Inauguration Day
Today we inaugurate the 45th president of the United States.
The fact that the previous simple sentence just sent half of the readership into a frothy rage illustrates that we’re living in weird times.
I’ve been gone from the opinion desk at The Statesman for a semester, so I’ve yet to weigh in on… whatever just happened.
But I’m not going to talk about Trump today. Enough digital ink has been spilled on his behalf.
I’m going to talk about us.
Things aren’t great. We’re a bit divided as a country and if you weren’t aware of that, I’ll let the New York Times, Reuters, Associated Press, The Economist and Politico remind you. It doesn’t look good.
So how do we fix this irreparable divide? Well, maybe we could start by realizing that we were never that divided to begin with.
I was there when Rand Paul came to UMD and I saw all of the people that turned out to support him. I was there at the Bernie Sanders rally at the DECC and I saw all of the people that turned out to support him. I was there at the Trump rally in Superior and I saw all of the people that turned out to support him.
What did all of those people have in common? They were just people.
We’ve become so entrenched in our political tribalism that we’ve neglected the fact that just because a few people are loud it doesn’t necessarily mean they’re the majority.
It’s easy to get lost in the exaggerated rhetoric and look at the other side as monsters. It’s easy to think that liberals are nothing but godless heathens who want to perform abortions with a copy of Origin of Species, or that conservatives want nothing but to put a Bible and handgun in the crib of every newborn, all while hating Mexicans.
The reality, however, is that that isn’t really America. It turns out that by and large, most Americans are actually normal, reasonable people.
In a poll conducted by NBC New and Esquire in 2013, they found that the majority of American’s don’t fall right or left, but rather somewhere in the middle.
As Esquire senior editor Richard Dorman pointed out afterwards, “The middle isn’t defined by a lack of intensity, or let’s split the difference between left and right, they have very passionate positions on a lot of things, they just don’t conform to the contours of traditional liberalism, tradition conservatism.”
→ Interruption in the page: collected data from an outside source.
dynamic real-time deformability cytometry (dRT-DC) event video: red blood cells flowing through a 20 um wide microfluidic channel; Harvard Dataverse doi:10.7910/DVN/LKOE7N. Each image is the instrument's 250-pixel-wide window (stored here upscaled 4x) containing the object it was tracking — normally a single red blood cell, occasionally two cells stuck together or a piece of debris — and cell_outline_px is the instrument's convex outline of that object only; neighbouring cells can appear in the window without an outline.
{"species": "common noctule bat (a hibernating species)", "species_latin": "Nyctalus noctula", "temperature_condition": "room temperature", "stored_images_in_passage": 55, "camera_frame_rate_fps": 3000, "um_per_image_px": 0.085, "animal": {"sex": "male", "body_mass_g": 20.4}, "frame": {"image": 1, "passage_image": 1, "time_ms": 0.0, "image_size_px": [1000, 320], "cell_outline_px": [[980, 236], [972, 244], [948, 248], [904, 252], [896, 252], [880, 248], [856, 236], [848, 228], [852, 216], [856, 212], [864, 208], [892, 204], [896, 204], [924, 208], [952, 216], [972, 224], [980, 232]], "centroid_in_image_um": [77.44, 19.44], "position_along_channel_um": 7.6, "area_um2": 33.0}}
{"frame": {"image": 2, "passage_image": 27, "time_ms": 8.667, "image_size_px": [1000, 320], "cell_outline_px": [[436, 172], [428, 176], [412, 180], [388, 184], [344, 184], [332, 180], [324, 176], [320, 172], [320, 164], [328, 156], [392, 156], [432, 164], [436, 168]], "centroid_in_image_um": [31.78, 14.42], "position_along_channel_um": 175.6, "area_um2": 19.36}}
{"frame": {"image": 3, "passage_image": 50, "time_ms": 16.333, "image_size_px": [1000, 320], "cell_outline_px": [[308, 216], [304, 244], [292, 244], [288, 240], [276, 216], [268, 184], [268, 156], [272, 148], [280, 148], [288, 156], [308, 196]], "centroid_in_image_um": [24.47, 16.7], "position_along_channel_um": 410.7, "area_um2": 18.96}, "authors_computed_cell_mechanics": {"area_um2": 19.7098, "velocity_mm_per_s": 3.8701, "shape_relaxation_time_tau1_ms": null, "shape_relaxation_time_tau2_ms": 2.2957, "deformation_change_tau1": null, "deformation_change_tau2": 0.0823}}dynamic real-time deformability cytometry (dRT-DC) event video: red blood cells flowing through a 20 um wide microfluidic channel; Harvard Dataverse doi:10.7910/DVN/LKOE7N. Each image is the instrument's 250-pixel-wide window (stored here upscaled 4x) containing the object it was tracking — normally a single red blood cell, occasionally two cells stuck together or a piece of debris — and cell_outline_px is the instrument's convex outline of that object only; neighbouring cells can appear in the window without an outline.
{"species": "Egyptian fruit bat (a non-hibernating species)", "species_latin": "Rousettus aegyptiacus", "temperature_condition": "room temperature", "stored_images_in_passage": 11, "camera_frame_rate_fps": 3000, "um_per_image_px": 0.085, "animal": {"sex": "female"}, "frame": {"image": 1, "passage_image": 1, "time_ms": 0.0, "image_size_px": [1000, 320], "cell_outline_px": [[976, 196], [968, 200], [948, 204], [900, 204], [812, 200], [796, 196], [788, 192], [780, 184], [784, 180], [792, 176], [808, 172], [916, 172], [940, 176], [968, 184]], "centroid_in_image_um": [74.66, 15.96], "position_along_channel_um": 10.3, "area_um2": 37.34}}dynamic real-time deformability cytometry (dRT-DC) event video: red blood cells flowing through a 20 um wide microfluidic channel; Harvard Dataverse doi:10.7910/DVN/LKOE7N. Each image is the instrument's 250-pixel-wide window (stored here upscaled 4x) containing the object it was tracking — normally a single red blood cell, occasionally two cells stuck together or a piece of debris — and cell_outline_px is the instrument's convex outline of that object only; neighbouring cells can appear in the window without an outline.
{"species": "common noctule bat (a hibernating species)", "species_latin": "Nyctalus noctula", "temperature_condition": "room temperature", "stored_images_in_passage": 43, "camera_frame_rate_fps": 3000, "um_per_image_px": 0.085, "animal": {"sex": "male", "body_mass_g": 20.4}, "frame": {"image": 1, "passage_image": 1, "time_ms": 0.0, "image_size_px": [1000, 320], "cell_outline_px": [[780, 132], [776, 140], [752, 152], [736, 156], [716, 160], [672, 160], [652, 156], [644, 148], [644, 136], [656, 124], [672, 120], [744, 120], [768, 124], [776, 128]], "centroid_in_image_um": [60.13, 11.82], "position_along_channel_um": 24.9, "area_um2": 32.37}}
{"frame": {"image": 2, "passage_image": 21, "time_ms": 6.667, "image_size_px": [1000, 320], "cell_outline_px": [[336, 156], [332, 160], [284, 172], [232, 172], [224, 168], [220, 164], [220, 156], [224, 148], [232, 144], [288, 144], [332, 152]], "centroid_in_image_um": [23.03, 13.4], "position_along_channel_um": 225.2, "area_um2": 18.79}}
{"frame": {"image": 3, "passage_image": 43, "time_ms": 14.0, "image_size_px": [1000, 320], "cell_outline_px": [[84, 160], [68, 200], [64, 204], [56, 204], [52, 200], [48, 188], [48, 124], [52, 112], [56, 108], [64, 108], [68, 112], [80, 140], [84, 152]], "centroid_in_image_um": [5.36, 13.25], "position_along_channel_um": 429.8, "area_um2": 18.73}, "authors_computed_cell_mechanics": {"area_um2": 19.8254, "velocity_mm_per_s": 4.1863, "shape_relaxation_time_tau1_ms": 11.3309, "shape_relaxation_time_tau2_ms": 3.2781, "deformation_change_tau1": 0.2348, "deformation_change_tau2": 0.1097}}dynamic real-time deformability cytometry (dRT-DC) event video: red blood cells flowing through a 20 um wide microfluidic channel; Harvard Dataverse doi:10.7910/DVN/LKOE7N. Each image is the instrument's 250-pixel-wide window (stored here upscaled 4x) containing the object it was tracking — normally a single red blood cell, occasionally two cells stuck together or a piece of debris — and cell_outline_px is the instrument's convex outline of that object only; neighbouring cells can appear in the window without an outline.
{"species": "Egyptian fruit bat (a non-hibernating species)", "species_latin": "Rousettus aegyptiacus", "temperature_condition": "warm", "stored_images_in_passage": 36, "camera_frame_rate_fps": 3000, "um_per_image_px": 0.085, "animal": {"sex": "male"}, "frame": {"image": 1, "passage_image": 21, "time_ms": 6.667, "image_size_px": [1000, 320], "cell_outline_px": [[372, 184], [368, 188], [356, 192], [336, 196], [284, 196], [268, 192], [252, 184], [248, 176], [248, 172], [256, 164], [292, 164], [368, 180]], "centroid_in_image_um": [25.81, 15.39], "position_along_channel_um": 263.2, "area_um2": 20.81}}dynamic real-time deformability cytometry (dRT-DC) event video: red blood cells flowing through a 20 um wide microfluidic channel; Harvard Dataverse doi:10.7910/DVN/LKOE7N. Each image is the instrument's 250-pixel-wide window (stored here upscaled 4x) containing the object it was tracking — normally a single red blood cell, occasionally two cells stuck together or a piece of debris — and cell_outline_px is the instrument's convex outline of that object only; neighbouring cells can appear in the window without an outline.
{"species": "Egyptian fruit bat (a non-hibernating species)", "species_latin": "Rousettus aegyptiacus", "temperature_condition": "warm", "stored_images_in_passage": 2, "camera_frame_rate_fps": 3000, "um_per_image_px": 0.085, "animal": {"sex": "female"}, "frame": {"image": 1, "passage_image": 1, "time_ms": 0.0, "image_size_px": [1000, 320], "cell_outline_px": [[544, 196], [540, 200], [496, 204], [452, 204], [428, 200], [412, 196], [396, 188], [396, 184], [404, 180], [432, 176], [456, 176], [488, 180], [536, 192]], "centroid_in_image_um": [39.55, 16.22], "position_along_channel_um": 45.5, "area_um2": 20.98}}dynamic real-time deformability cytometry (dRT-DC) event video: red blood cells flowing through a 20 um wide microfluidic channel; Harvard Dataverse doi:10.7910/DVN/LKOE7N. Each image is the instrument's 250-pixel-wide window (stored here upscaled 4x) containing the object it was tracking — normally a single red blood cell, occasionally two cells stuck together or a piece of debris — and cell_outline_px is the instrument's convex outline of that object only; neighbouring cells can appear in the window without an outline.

Or to put it more simply, they found exactly the kind of nuance you’d expect from a nation of 300 million people who just want to live their lives. That study is now four years old, so what went wrong since then?
The answer to America’s division is more than likely the fact that that’s the only way things can exist in the two-party world we’ve built. Want less government regulation? Congratulations, you hate homosexuals. Believe in climate change? You also love abortions. You can mix and match whatever hot button issue you want, the result will always be the same.
We just got out of an election where more people voted for a candidate simply because they hated the other one more. None of this is healthy.
We must remember we’re all in this together and we’re all going to get through this. I’ve sent messages to almost every political and social group on campus encouraging them to talk—and I sincerely hope they do because we’re not that different from one another and most of us don’t realize that.
I’m here, as the opinion editor, to facilitate that.
Our generation doesn’t have a choice but to live in the world we were given—but that doesn’t mean we can’t build a better one.